The Colorado River used to flow into the Gulf of California by way of a lush delta, but for most of the past few decades it has run dry well before then.  Can we say a river runs through that region still?  At this point, maybe not.  If it ran dry some years but flowed for at least part of most years,  probably, but I doubt there's any clear dividing line between mostly dry river and ex-river, at least outside of the technical literature.
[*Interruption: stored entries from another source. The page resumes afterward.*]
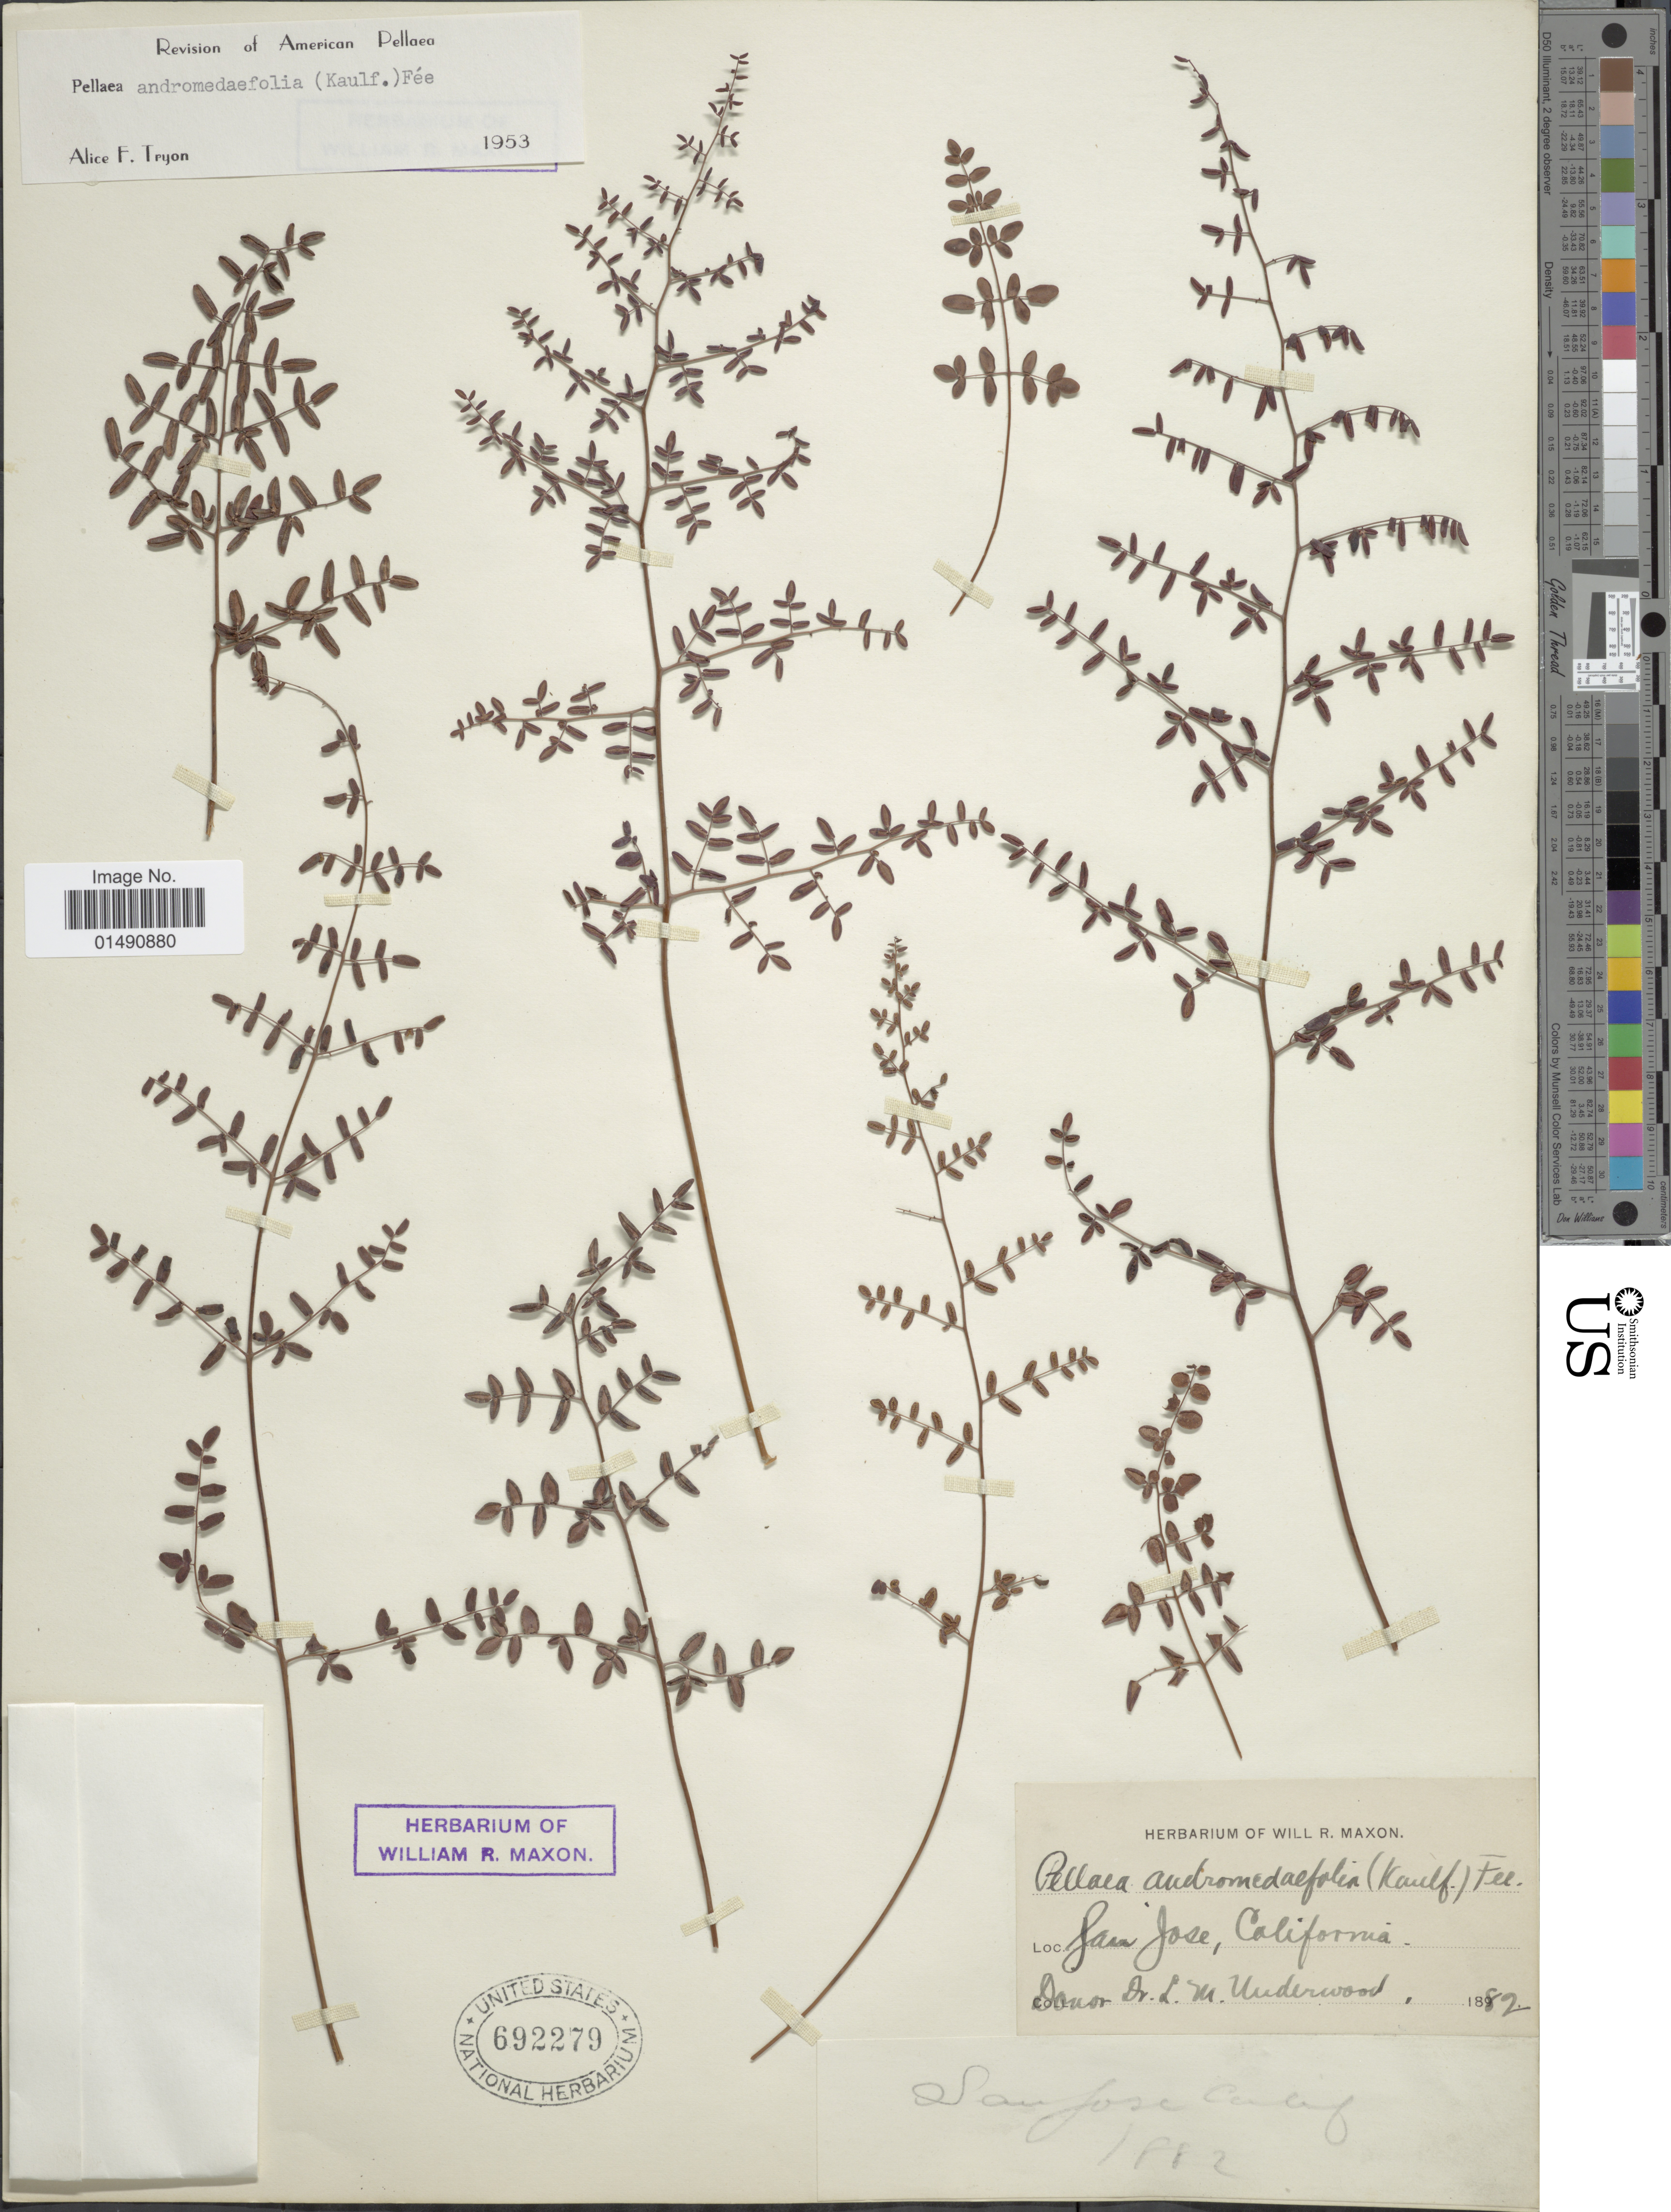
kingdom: Plantae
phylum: Tracheophyta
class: Polypodiopsida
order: Polypodiales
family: Pteridaceae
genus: Pellaea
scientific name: Pellaea andromedifolia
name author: (Kaulf.) Fée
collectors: L. M. Underwood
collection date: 1882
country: United States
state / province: California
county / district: Santa Clara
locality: San Jose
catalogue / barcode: US 692279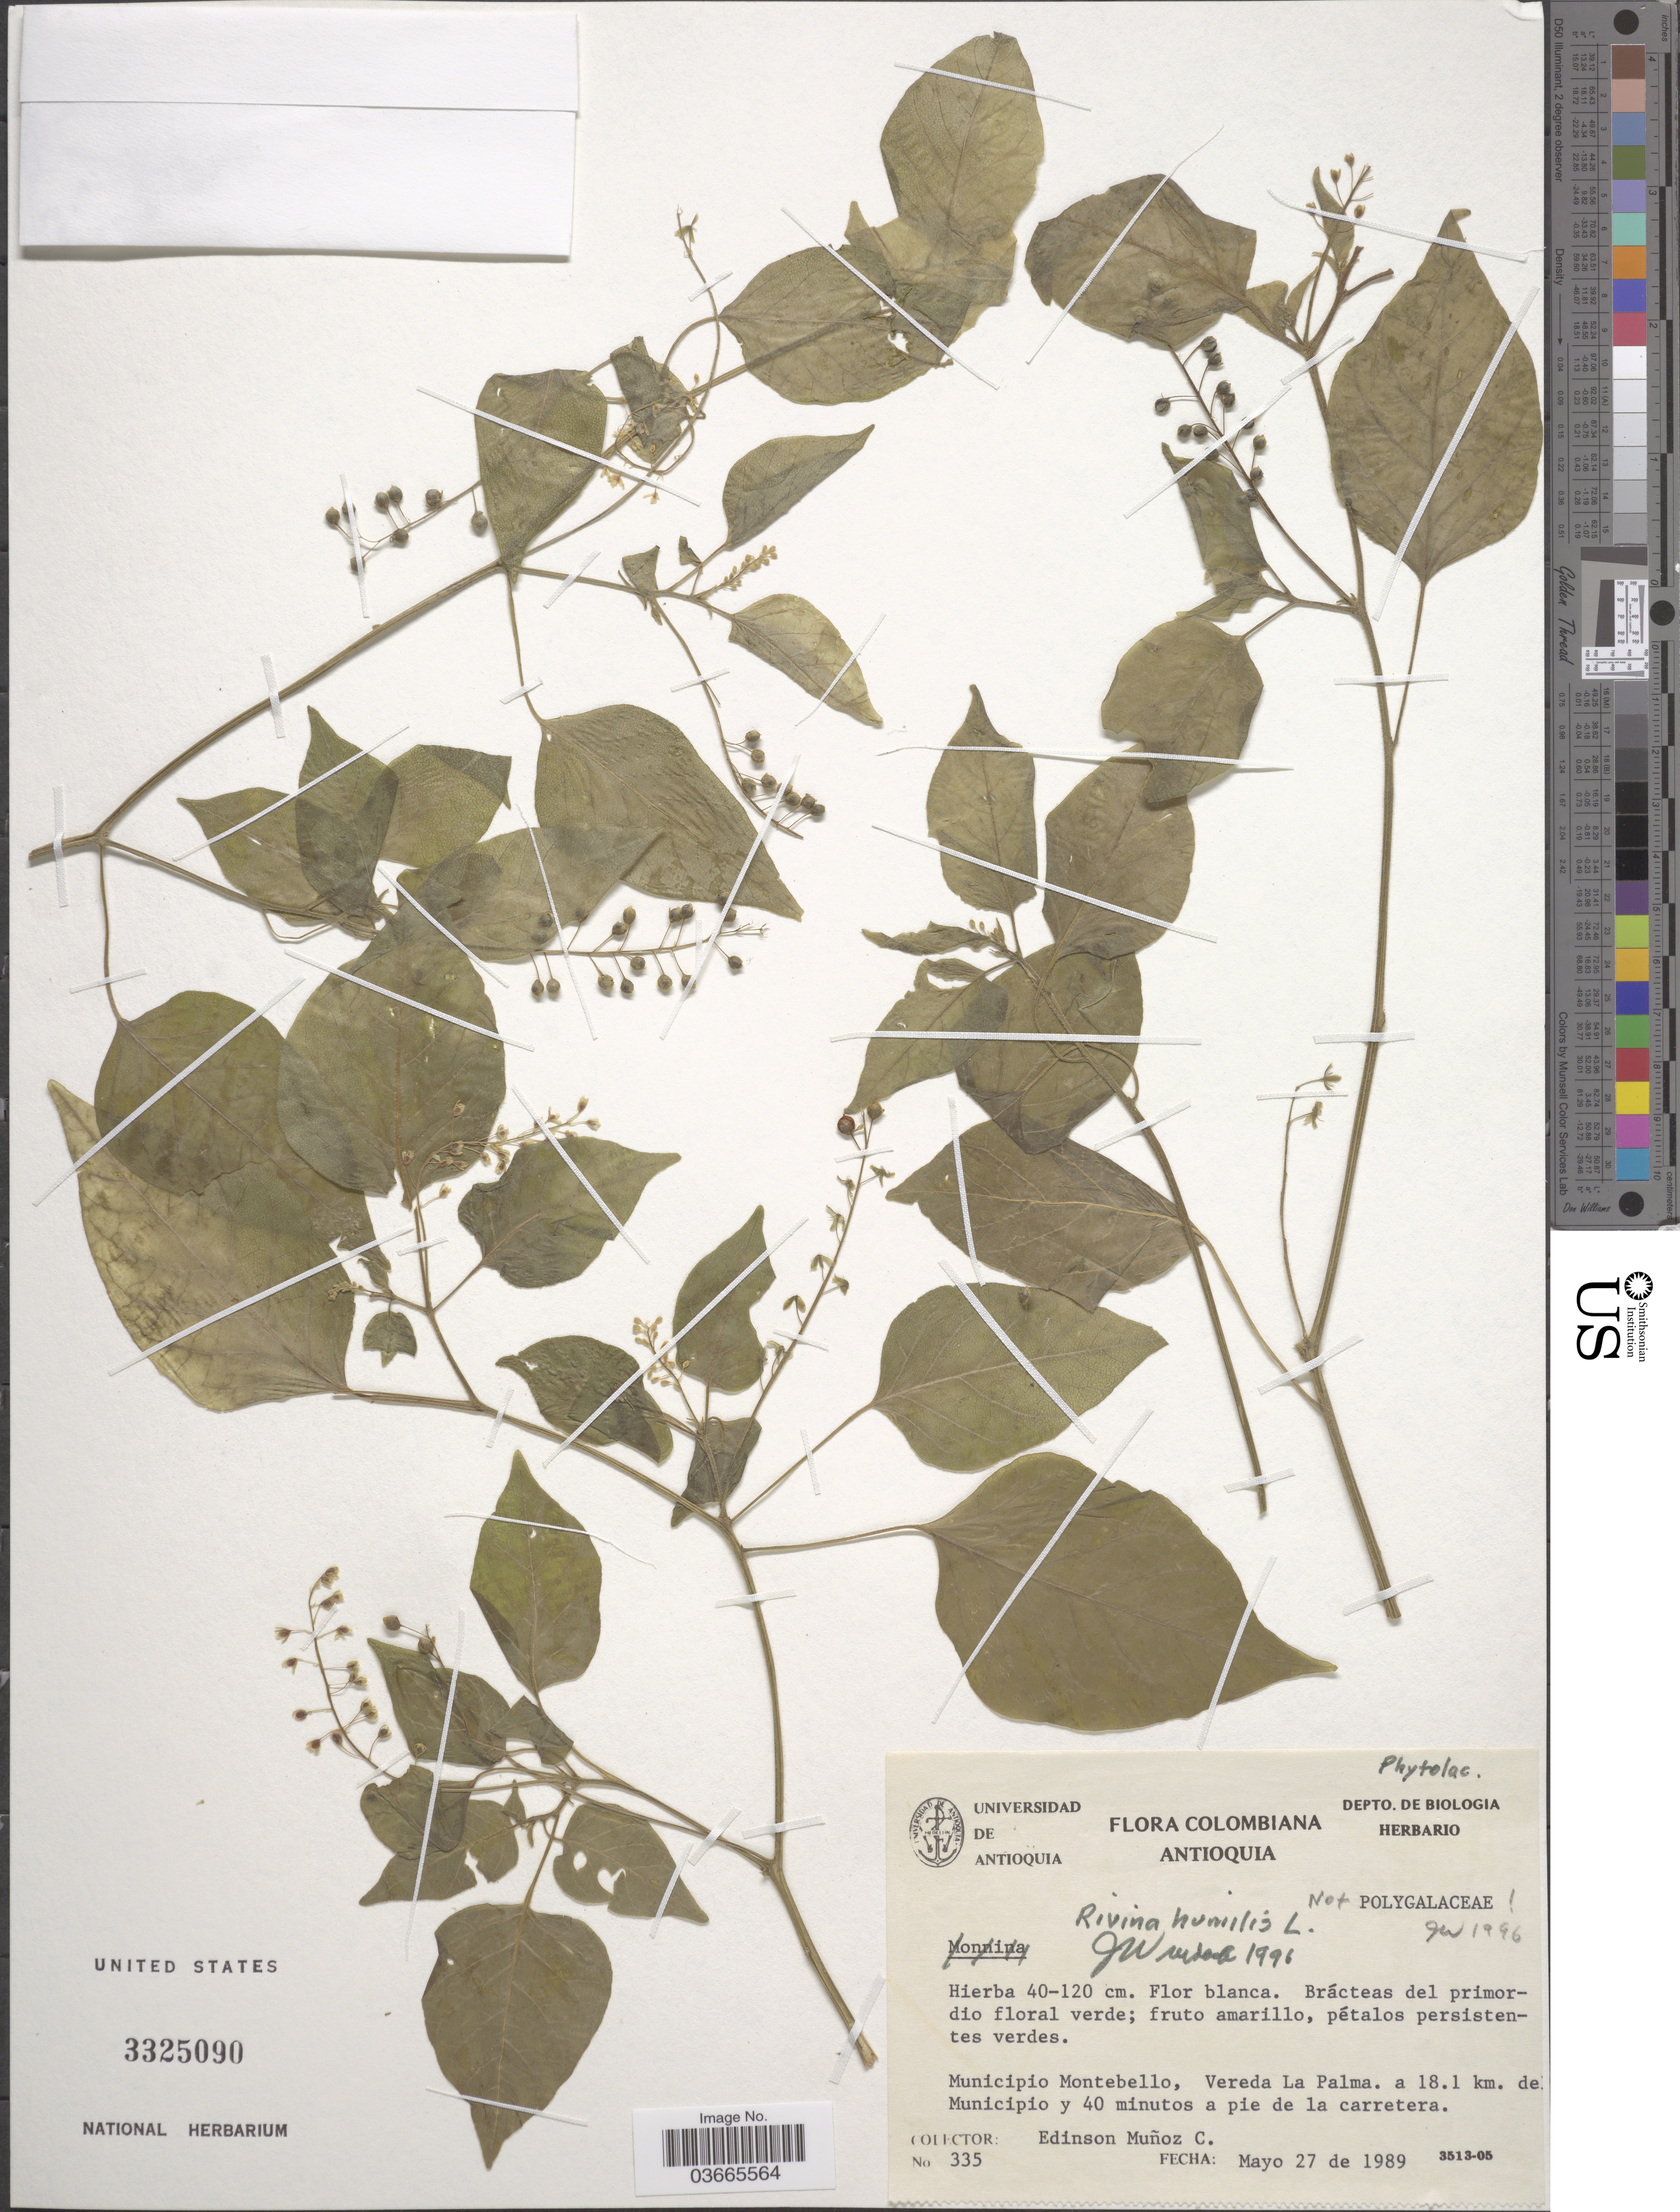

Finally, how many rivers run through the Mississippi Delta, that is, the alluvial plain between the Mississippi and Yazoo rivers in western Mississippi, as opposed to the Mississippi River Delta in southern Louisiana?  It's kind of hard to tell.  Streams cut this way and that, split, rejoin, sometimes appear to go nowhere.  Is this a lot of small streams criss-crossing a plain, or a few larger streams with a lot of unusually large islands?  Again, at some point it comes down to arbitrary definitions.

5. What counts?

At least for practical purposes, the world is continuous.  And yet, for various reasons, we comprehend it as being made up mostly of discrete objects.  Counting is fundamentally discrete.  Digital, in fact.  You can't count, or at least not very far, without dividing the world into objects.

Not every creature appears to do this.  Microbes get by on pure, unconscious reaction.  This part of the cell wall is in contact with some nutritious chemical, so those parts of the cell wall contract and the cell moves towards supper.

Only with a mind capable of parsing the world into objects can we begin to talk about counting as a useful activity.  Once there are objects, a markers-and-locations facility is not so remote.  It doesn't have to arise, but it's useful enough and plausibly a small enough step that it's not surprising that it does arise.  The full-blown symbolic version of counting using a few basic names and combining rules, is a whole different matter.

What counts?  In the markers-and-locations sense, quite a few things count, including us.  More will surely be discovered.  In the symbols-and-rules view, it may be just us.